Accordingly, Mr. Abrahams thirty years of experience in the police force had given him the knack to immediately spot and identify faces. It was this talent that helped him recognize the face of WWI poet Isaac Rosenberg in the said film.
Who is Isaac Rosenberg?
War poet Isaac Rosenberg was born to Lithuanian immigrants and grew up in the East End of London. He was training to be a painter before the Great War broke out. As a matter of fact, he had won several prizes at the Slade School of Fine Art.
A reluctant soldier, Isaac Rosenberg believed that war was unjustifiable but thought that “all of us must fight to get the trouble over and done with”. 1915 saw him entering the British Army.

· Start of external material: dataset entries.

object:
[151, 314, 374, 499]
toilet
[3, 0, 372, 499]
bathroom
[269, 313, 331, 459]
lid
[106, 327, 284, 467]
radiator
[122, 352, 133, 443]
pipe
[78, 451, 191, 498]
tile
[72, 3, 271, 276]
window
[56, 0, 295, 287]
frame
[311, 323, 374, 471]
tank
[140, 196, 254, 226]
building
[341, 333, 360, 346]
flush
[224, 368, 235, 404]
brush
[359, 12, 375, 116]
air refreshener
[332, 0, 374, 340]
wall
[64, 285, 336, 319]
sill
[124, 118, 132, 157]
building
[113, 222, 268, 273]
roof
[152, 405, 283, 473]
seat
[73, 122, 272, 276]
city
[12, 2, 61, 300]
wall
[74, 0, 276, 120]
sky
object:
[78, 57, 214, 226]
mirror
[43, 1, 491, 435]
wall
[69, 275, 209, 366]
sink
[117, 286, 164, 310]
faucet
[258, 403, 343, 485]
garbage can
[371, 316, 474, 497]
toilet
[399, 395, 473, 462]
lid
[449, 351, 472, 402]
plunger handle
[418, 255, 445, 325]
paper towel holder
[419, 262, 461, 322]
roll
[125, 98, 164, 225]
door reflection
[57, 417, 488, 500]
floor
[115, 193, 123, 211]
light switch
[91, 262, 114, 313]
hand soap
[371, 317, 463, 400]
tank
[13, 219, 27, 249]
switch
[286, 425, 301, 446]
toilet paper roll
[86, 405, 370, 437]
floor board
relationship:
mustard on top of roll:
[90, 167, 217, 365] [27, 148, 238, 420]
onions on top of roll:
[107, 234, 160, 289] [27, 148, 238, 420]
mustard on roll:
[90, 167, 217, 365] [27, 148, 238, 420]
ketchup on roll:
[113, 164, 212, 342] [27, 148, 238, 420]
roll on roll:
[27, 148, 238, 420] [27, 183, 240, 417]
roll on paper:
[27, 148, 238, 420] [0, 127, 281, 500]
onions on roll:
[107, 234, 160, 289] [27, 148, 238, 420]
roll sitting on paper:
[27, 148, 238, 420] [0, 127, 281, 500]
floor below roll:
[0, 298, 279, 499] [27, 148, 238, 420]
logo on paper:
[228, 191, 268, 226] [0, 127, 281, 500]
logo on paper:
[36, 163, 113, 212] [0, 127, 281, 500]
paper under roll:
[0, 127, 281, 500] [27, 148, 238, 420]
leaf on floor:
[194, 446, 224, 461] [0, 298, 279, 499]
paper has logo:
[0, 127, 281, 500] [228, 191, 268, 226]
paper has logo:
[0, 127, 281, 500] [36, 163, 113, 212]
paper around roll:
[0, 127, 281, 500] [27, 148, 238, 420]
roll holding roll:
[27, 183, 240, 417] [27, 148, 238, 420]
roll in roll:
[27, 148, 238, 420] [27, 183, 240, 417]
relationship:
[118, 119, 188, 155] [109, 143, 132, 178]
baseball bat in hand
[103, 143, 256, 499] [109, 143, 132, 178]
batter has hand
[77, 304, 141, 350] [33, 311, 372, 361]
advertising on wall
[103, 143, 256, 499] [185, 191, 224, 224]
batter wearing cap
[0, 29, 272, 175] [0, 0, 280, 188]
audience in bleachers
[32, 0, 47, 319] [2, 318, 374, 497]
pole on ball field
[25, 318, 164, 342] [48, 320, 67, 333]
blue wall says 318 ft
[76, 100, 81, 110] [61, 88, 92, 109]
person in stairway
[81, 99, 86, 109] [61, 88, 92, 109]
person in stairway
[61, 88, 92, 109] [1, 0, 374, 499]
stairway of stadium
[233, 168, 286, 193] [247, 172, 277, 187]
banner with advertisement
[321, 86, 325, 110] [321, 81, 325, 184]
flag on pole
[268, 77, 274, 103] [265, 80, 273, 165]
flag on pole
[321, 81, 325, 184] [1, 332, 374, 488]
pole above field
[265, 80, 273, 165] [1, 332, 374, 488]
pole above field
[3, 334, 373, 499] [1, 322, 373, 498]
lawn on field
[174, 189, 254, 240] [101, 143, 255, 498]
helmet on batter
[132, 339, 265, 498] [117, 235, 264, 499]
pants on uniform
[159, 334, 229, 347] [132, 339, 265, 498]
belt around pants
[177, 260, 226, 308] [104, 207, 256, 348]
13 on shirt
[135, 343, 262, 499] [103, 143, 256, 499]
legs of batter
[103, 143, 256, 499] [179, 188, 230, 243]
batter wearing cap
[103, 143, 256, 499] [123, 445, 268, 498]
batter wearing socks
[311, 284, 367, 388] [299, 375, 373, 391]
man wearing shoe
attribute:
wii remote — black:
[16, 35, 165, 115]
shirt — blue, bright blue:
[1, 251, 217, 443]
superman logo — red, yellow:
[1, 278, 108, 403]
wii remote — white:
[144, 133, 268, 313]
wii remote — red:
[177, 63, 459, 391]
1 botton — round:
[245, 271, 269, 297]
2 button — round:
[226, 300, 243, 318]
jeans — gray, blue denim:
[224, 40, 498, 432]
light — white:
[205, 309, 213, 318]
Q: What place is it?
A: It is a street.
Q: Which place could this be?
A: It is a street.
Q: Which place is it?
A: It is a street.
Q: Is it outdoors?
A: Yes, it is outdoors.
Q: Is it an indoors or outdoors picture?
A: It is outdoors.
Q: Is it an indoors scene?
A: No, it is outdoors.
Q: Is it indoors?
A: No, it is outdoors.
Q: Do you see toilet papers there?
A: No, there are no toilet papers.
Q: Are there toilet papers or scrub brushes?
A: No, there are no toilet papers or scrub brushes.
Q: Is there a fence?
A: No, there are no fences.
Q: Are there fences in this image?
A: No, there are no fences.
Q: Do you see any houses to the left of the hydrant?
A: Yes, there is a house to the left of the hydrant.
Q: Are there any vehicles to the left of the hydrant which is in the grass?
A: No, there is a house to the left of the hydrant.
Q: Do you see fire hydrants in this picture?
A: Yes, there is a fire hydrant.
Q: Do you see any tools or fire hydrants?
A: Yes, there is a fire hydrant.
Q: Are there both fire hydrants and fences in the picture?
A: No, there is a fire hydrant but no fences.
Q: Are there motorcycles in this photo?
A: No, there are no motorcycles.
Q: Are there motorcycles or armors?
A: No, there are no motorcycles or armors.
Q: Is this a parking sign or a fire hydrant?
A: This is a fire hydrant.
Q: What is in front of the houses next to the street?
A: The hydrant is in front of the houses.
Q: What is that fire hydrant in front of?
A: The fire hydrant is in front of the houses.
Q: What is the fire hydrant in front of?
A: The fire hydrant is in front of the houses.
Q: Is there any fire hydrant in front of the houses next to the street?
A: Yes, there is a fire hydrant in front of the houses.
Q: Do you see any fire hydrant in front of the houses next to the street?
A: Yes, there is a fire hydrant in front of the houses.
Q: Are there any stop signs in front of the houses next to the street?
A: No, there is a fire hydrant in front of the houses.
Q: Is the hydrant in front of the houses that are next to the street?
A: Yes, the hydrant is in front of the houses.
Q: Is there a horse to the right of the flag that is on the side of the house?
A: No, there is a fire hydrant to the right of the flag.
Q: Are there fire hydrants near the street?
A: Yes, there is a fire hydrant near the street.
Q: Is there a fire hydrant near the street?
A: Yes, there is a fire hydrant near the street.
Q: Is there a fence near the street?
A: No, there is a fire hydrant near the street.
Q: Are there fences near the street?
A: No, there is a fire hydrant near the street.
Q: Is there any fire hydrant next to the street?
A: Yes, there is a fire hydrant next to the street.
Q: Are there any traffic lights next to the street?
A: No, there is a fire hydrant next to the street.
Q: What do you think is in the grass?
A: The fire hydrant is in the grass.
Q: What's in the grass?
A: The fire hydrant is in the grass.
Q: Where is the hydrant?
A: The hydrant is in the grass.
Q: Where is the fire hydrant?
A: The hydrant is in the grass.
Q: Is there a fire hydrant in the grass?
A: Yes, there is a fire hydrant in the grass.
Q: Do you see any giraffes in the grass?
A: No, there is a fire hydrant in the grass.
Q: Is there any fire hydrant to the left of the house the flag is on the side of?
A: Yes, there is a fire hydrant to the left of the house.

It is an accepted knowledge that Isaac Rosenberg served in the Great War as a stretcher bearer. Witnessing the horrors of war from the trenches of the First World War, he wrote about his experiences in his moving poems some of which were reflected in this one entitled Dead Man’s Dump and is as follows:
All of the poems Isaac Rosenberg penned emanated depth and compassion that clearly spoke they were from first-hand encounters.
What Experts Say
According to Jean Moorcoft Wilson, a biographer of Issac Rosenberg as well as a leading scholar when it comes to war poets, Rosenberg’s poems clearly bespoke of how he was doing the thing while other people were giving out the orders. Wilson took the aforementioned poem [this view she wrote about in the war poet’s biography] pointing out that a reader reading it would be seeing WWI through the eyes of an individual who had been “carrying wire up the line on limbers and running over dead bodies”.
There are several photos and self-portraits of Isaac Rosenberg in existence and these are currently viewed as further evidences to the claims made by Mr. Abrahams. These photos and portraits show the war poet as someone with a uniquely elongated face and a straight nose which is a prominent feature in his facial structure.
When Wilson viewed the WWI footage the first week of this month, she came to the conclusion that the man Abrahams saw could certainly be Isaac Rosenberg. Imperial War Museum’s senior curator, Dr Toby Haggith, also believes that but stresses out that they needed to do further research on the matter to make sure of the unit, location and date when the said footage was taken.
Meanwhile, Jewish East End Celebration Society’s chairman, Clive Bettington, is strongly convinced the man in the footage is indeed war poet Isaac Rosenberg. Describing the figure in the footage as haunting, he stated that it showed someone who was utterly dejected, who had picked up bodies throughout the day yet hated every minute of being there in the trenches.
The Jewish East End Celebration Society is planning to erect a statue in honor Rosenberg in London.